Researchers at University of California San Diego School of Medicine have discovered one way in which SARS-CoV-2, the coronavirus that causes COVID-19, hijacks human cell machinery to blunt the immune response, allowing it to establish infection, replicate and cause disease.
In short, the virus’ genome gets tagged with a special marker by a human enzyme that tells the immune system to stand down, while at the same time ramping up production of the surface proteins that SARS-CoV-2 uses as a “doorknob” to enter cells.
The study, published April 22, 2021 in Cell Reports, helps lay the groundwork for new anti-viral immunotherapies — treatments that work by boosting a patient’s immune system, rather than directly killing the virus.
“It’s very smart of this virus to use host machinery to simultaneously go into stealth mode and get inside more cells,” said Tariq Rana, PhD, professor and chief of the Division of Genetics in the Department of Pediatrics at UC San Diego School of Medicine and Moores Cancer Center. “The more we know about how the virus establishes itself in the body, the better equipped we are to disrupt it.”
In human cells, genes (DNA) are transcribed into RNA, which is then translated into proteins, the molecules that make up the majority of cells. But it’s not always so straightforward. Cells can chemically modify RNA to influence protein production. One of these modifications is the addition of methyl groups to adenosine, one of the building blocks that make up RNA. Known as N6-methyladenosine (m6A), this modification is common in humans and other organisms, including viruses.
In contrast to humans, the entire genomes of some viruses, including SARS-CoV-2, are made up of RNA instead of DNA. And rather than carry around the machinery to translate that into proteins, the coronavirus gets human cells to do the work.
Rana and his team previously discovered that m6A plays an important role in HIV and Zika virus infections. In their latest study, the researchers discovered that the human enzyme METTL3 adds methyl groups to introduce m6A in SARS-CoV-2’s RNA. That modification prevents the virus’ RNA from triggering inflammatory molecules known as cytokines. To the team’s surprise, METTL3’s activity also led to increased expression of pro-viral genes — those that encode proteins needed for SARS-CoV-2 replication and survival, such as ACE2, the cell surface receptor that the virus uses to enter human cells.
“It remains to be seen why our cells help the virus out like this,” Rana said.
When the team removed METTL3 from cells in the laboratory, using gene silencing or other methods, they saw the reverse — a pro-inflammatory molecule known as RIG1 binds the viral RNA, more inflammatory cytokines were produced, and pro-viral genes were inhibited. Ultimately, inhibiting METTL3 suppressed viral replication.

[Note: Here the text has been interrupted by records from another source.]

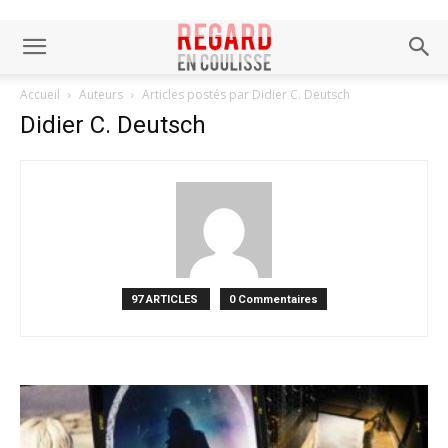
Accueil
Auteurs
Articles postés par Didier C. Deutsch
Didier C. Deutsch
97 ARTICLES
0 Commentaires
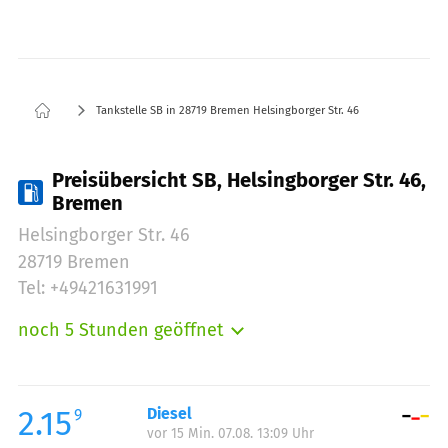
Tankstelle SB in 28719 Bremen Helsingborger Str. 46
Preisübersicht SB, Helsingborger Str. 46,
Bremen
Helsingborger Str. 46
28719 Bremen
Tel: +49421631991
noch 5 Stunden geöffnet
Montag:
06:00-21:00
Dienstag:
06:00-21:00
Mittwoch:
06:00-21:00
2.15
Diesel
9
vor 15 Min. 07.08. 13:09 Uhr
Donnerstag:
06:00-21:00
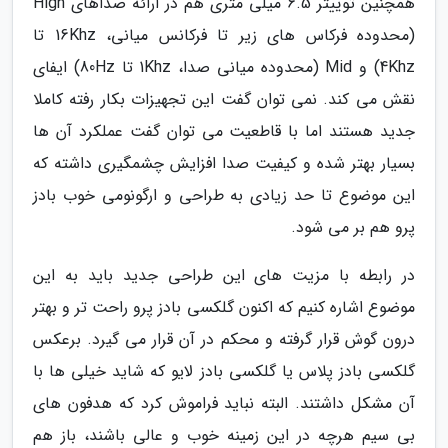
همچنین توییتر 6.5 میلی متری هم در ارائه صداهای High
(محدوده فرکاس های زیر تا فرکانس میانی، 16Khz تا
4Khz) و Mid (محدوده میانی صدا، 1Khz تا 80Hz) ایفای
نقش می کند. نمی توان گفت این تجهیزات بکار رفته کاملا
جدید هستند اما با قاطعیت می توان گفت عملکرد آن ها
بسیار بهتر شده و کیفیت صدا افزایش چشمگیری داشته که
این موضوع تا حد زیادی به طراحی و ارگونومی خوب بادز
پرو هم بر می شود.
در رابطه با مزیت های این طراحی جدید باید به این
موضوع اشاره کنیم که اکنون گلکسی بادز پرو راحت تر و بهتر
درون گوش قرار گرفته و محکم در آن قرار می گیرد. برعکس
گلکسی بادز پلاس یا گلکسی بادز لایو که شاید خیلی ها با
آن مشکل داشتند. البته نباید فراموش کرد که هدفون های
بی سیم هرچه در این زمینه خوب و عالی باشند، باز هم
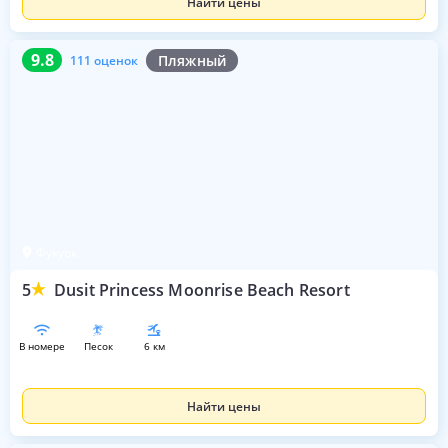
Найти цены
9.8
111 оценок
9.8
Пляжный
111 оценок
Фукуок
5
Dusit Princess Moonrise Beach Resort
в номере
песок
6 км
Найти цены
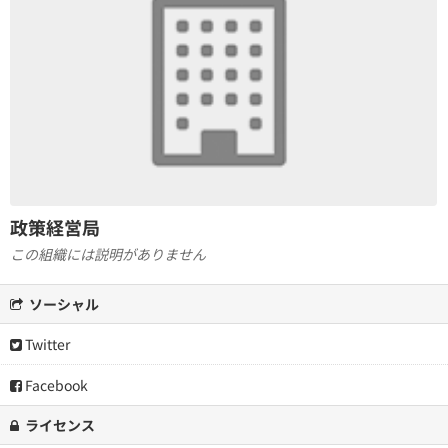
政策経営局
この組織には説明がありません
ソーシャル
Twitter
Facebook
ライセンス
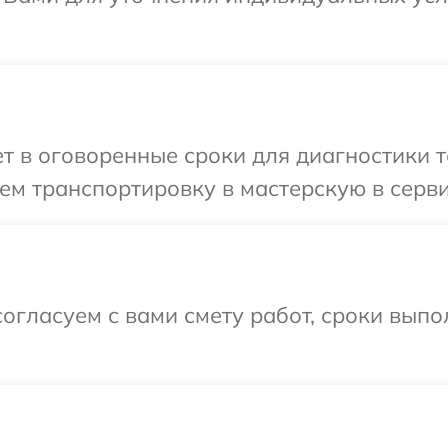
 в оговоренные сроки для диагностики те
м транспортировку в мастерскую в сервис
огласуем с вами смету работ, сроки выпо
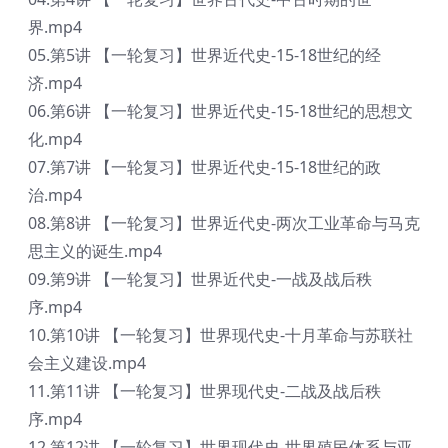
界.mp4
05.第5讲 【一轮复习】世界近代史-15-18世纪的经
济.mp4
06.第6讲 【一轮复习】世界近代史-15-18世纪的思想文
化.mp4
07.第7讲 【一轮复习】世界近代史-15-18世纪的政
治.mp4
08.第8讲 【一轮复习】世界近代史-两次工业革命与马克
思主义的诞生.mp4
09.第9讲 【一轮复习】世界近代史-一战及战后秩
序.mp4
10.第10讲 【一轮复习】世界现代史-十月革命与苏联社
会主义建设.mp4
11.第11讲 【一轮复习】世界现代史-二战及战后秩
序.mp4
12.第12讲 【一轮复习】世界现代史-世界殖民体系与亚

To see how this mechanism plays out in the real world, the team compared post-mortem lung samples from COVID-19 patients and healthy lung biopsies. In patients who had died from severe COVID-19, the team found, METTL3 expression was lower and inflammatory genes were elevated. That makes sense in later stages of COVID-19, Rana said, because cytokine storm — the excessive activation of the patient’s own immune system — is known to worsen the disease.
“It’s like there are two phases of the infection — in the first, the virus needs METTL3 to help it evade the immune response,” he said, “but in the second phase, once the virus is replicating like crazy, it’s better to downregulate METTL3.”
Rana’s team is now validating their findings in animal models, and developing METTL3 inhibitors to test as potential experimental therapies for COVID-19.
“We hope that by manipulating m6A levels in the virus, we might be able to time the innate immune response in a way that benefits patients with COVID19, especially for the mild or moderate patients who haven’t developed cytokine storm,” Rana said. “The challenge is that cells have many other enzymes like METTL3, known as methyltransferases, so inhibiting it would need to be done very specifically, at a specific time.”
Co-authors of the study include: Na Li, Hui Hui, Bill Bray, Rob Knight, Davey Smith, Aaron F. Carlin, UC San Diego; Gwendolyn Michelle Gonzalez, Yinsheng Wang, UC Riverside; Mark Zeller, Kristian G. Anderson, Scripps Research.
Funding for this research came, in part, from the National Institutes of Health (grants K08 AI130381, CA177322, DA039562, DA046171 and AI125103), Burroughs Wellcome Fund USA and John and Mary Tu Foundation.
Disclosure: Tariq Rana is a founder of ViRx Pharmaceuticals and has an equity interest in the company. The terms of this arrangement have been reviewed and approved by the University of California San Diego in accordance with its conflict of interest policies.